Given information:
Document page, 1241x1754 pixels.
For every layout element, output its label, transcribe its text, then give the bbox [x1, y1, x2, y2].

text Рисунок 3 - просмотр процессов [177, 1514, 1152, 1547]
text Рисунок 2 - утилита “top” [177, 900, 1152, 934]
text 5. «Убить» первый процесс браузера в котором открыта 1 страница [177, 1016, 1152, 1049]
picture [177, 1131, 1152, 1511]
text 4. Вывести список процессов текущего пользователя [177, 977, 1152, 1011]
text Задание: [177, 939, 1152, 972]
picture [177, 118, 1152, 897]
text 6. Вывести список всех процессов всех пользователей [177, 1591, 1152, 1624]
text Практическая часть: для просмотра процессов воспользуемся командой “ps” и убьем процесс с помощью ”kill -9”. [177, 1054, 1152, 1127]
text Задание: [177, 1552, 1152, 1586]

Work to complete: Set the data above down again in full, exactly as it reads.

Output below:
Document page, 1241x1754 pixels.
For every layout element, output its label, transcribe its text, then give the bbox [x1, y1, x2, y2].

text Рисунок 3 - просмотр процессов [177, 1514, 1152, 1547]
text Рисунок 2 - утилита “top” [177, 900, 1152, 934]
text 5. «Убить» первый процесс браузера в котором открыта 1 страница [177, 1016, 1152, 1049]
picture [177, 1131, 1152, 1511]
text 4. Вывести список процессов текущего пользователя [177, 977, 1152, 1011]
text Задание: [177, 939, 1152, 972]
picture [177, 118, 1152, 897]
text 6. Вывести список всех процессов всех пользователей [177, 1591, 1152, 1624]
text Практическая часть: для просмотра процессов воспользуемся командой “ps” и убьем процесс с помощью ”kill -9”. [177, 1054, 1152, 1127]
text Задание: [177, 1552, 1152, 1586]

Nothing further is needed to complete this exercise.